There was another complaint, brought forward by the hon. Member for Lincoln (Mr. Taylor), as to the construction of an avoiding line round Lincoln. I think he suggested to the House there was an undertaking on the part of the railway company to complete that line in a reasonable time. May I deny flatly that there was any undertaking on the part of the railway company to complete that line? The railway company certainly intended, if traffic had remained as it was in the days when there was a considerable coal traffic to Immingham and Grimsby, to build that particular line. Since then, unfortunately, the export coal traffic has gone away practically to nothing, and as traffic at present stands there is no sort of case for building that line, though, I grant it would be of enormous convenience to Lincoln City.


May I say that it was not conveyed to us as a deputation when we interviewed the railway management less than three months ago that there was no case for it? They admitted that the case for it still stands. It is a question of relieving the congestion at the level crossings. Whilst it is perfectly true that the coal traffic is more limited than in normal times, the case for that avoiding line is still as great as ever it was.


I hope I have not in any way misconstrued what was the view of the railway company. As I understand the case, the position was that there were serious delays at these level crossings. In order to avoid those delays this line was proposed, and it was hoped that when it was completed the delays would disappear, or practically disappear. What I am suggesting to the House is that, owing to the enormous reduction of traffic along that line those delays have been very much reduced at the present time, and I suggest that if this line were in fact built, the effect would only be to reduce delays in the future to something about what they are at the present time—that is if the traffic should then regain anything like its ordinary volume.


I am sorry to interrupt the hon. Member again, but I would like to point out that it was only last summer that Parliamentary powers were taken to build it.


If I may continue, I would like to point out that the fact that powers were taken last summer shows that the matter has been under discussion for some considerable time; and, as he himself told us, during those years the coal traffic was considerably heavier than it is at the present time, and delays were much more serious than now. Therefore, what I am saying is, in fact, an absolutely correct statement of the position of affaire. The point was that this railway company was breaking a pledge by not constructing that line. That is not correct. There is no definite obligation upon the company to make that line, and it is incorrect to say that there was With regard to what was said by the right hon. Gentleman the Member for Derby (Mr. Thomas), he hoped that the electrification of the London area would not be excluded. It has been pointed out that the railway companies have not sought to do anything further, and it has been said that they are still going into the matter, and are having regular meetings of the committee. If I may say so from an entirely personal point of view, I hope to see the day when we shall electrify this railway.

Of course I cannot commit the railway companies, but I should not like the House to think that this railway company has abandoned altogether the idea of electrification. I am afraid that I cannot reply in this Debate to all the smaller complaints which have been made by various hon. Members, but I hope those who have listened to the Debate will not get the impression that this railway is not properly managed. The right hon. Gentleman the Member for Derby was careful to state that in his opinion the railway companies of this country were better managed than in any other country, and I assert that, notwithstanding the remarks made by various hon. Members, this railway company is well managed, and complaints are listened to and gone into thoroughly, and they are not treated with any want of respect as might be supposed from some of the remarks which have been made.

RECORDS SUPPLIED:
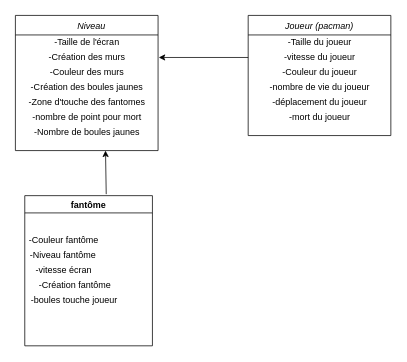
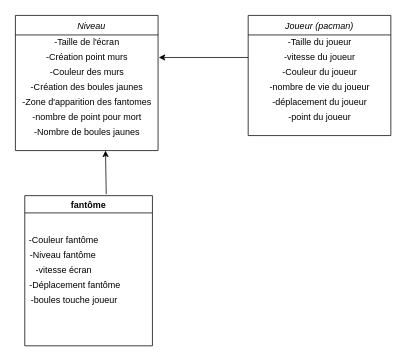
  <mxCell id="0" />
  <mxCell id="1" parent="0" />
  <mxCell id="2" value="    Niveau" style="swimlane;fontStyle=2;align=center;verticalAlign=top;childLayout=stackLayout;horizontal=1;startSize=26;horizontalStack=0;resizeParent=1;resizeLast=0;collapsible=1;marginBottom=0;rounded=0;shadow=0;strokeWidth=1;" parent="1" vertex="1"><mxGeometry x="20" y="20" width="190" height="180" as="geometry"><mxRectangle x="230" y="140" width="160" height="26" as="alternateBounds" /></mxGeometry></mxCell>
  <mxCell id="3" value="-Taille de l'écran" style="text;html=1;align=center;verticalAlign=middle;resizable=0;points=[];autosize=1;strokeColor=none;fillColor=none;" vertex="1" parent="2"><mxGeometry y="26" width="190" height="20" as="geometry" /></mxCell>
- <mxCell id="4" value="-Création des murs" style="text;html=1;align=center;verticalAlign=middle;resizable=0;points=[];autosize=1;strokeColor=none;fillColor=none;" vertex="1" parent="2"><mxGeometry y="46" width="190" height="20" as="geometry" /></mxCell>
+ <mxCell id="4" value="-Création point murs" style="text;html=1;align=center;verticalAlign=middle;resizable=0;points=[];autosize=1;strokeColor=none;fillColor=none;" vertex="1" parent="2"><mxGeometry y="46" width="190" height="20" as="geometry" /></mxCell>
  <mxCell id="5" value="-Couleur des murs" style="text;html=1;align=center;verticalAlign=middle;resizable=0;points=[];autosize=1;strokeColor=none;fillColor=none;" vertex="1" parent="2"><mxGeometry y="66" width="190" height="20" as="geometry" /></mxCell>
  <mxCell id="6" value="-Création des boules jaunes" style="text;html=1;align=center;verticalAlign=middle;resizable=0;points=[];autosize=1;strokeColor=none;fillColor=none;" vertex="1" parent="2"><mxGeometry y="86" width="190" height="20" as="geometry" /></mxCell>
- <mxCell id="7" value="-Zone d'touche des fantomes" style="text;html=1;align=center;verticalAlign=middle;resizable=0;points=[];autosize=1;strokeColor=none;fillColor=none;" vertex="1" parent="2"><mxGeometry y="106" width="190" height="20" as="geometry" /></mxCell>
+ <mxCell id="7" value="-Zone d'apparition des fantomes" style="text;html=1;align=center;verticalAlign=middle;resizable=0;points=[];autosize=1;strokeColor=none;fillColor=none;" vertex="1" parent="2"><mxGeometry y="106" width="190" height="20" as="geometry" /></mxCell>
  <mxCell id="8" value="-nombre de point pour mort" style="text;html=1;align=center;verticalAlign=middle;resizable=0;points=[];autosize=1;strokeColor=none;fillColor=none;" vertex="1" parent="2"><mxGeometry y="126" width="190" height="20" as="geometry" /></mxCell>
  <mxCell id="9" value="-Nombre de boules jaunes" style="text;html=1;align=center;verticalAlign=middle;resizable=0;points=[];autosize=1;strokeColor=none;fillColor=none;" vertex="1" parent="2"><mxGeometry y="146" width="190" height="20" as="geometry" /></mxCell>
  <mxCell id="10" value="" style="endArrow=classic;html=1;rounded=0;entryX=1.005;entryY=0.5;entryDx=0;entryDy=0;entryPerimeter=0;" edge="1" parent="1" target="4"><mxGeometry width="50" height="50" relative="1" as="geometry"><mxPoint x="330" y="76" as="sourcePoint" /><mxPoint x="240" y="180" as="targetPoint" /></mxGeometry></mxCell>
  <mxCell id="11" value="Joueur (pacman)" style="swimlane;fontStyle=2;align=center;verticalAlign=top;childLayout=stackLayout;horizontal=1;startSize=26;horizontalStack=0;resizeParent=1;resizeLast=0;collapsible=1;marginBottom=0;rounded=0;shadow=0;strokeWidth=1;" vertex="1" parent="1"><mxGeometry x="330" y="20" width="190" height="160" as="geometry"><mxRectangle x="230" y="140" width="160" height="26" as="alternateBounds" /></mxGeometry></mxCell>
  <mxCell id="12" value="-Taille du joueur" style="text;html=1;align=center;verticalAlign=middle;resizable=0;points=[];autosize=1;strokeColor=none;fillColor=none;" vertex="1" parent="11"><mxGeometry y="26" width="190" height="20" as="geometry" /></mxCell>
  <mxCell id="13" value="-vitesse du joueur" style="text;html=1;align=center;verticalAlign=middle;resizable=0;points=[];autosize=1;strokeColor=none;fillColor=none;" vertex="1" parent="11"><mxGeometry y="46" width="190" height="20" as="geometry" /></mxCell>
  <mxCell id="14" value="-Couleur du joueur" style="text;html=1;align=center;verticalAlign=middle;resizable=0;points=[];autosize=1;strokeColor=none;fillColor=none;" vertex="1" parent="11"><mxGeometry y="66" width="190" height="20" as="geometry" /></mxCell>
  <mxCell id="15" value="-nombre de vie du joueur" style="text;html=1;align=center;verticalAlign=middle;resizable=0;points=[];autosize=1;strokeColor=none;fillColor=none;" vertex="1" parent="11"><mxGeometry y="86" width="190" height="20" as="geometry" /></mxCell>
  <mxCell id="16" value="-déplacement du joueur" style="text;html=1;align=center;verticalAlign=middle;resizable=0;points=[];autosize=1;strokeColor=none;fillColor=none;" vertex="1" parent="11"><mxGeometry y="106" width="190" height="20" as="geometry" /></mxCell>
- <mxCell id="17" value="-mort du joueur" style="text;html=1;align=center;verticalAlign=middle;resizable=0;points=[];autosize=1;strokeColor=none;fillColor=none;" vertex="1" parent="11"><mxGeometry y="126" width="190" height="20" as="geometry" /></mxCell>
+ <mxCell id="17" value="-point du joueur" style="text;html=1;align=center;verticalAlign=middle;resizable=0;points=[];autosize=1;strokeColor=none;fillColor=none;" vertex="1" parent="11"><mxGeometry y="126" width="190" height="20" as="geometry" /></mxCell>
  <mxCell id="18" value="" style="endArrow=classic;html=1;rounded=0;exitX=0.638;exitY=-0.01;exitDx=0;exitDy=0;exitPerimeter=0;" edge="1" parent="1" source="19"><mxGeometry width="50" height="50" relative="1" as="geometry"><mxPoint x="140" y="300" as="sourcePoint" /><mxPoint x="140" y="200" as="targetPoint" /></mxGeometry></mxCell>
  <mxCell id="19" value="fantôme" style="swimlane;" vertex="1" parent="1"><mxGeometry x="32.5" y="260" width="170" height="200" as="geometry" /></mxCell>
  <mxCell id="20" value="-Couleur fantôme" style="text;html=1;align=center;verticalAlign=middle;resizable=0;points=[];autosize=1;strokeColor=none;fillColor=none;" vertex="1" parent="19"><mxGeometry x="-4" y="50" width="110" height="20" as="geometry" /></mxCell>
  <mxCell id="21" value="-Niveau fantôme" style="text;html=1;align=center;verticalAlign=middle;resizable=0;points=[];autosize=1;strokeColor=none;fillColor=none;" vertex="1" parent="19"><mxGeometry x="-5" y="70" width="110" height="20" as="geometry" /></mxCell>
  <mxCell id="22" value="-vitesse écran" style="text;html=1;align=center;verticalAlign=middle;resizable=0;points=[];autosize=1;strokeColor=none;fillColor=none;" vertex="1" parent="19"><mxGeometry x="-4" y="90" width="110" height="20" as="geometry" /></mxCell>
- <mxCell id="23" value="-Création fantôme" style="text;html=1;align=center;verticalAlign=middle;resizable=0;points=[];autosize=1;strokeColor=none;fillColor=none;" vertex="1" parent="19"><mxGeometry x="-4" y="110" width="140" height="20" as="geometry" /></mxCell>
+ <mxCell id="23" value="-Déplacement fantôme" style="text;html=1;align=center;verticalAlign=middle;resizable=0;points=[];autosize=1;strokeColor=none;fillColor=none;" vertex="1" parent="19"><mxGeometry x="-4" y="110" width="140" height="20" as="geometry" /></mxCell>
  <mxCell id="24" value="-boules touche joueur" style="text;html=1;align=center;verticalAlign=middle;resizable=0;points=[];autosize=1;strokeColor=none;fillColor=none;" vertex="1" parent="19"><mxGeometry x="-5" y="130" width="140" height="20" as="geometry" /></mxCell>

WRITTEN INSTRUCTION A:
Summarize the debate excerpt in two sentences.
WRITTEN INSTRUCTION B:
Reproduce the debate excerpt word for word from "May I say that" up to and including "ever it was.".

WORKED SOLUTION A:
Replying to complaints, the speaker flatly denies that the railway company undertook to complete an avoiding line round Lincoln, arguing that with export coal traffic reduced to practically nothing there is no case for building it now. An interrupting member insists that the railway management admitted the case still stands for relieving congestion at the level crossings and that Parliamentary powers were taken only last summer, while the speaker goes on to express a personal hope of seeing the railway electrified and asserts that the company is well managed and takes complaints seriously.

WORKED SOLUTION B:
May I say that it was not conveyed to us as a deputation when we interviewed the railway management less than three months ago that there was no case for it? They admitted that the case for it still stands. It is a question of relieving the congestion at the level crossings. Whilst it is perfectly true that the coal traffic is more limited than in normal times, the case for that avoiding line is still as great as ever it was.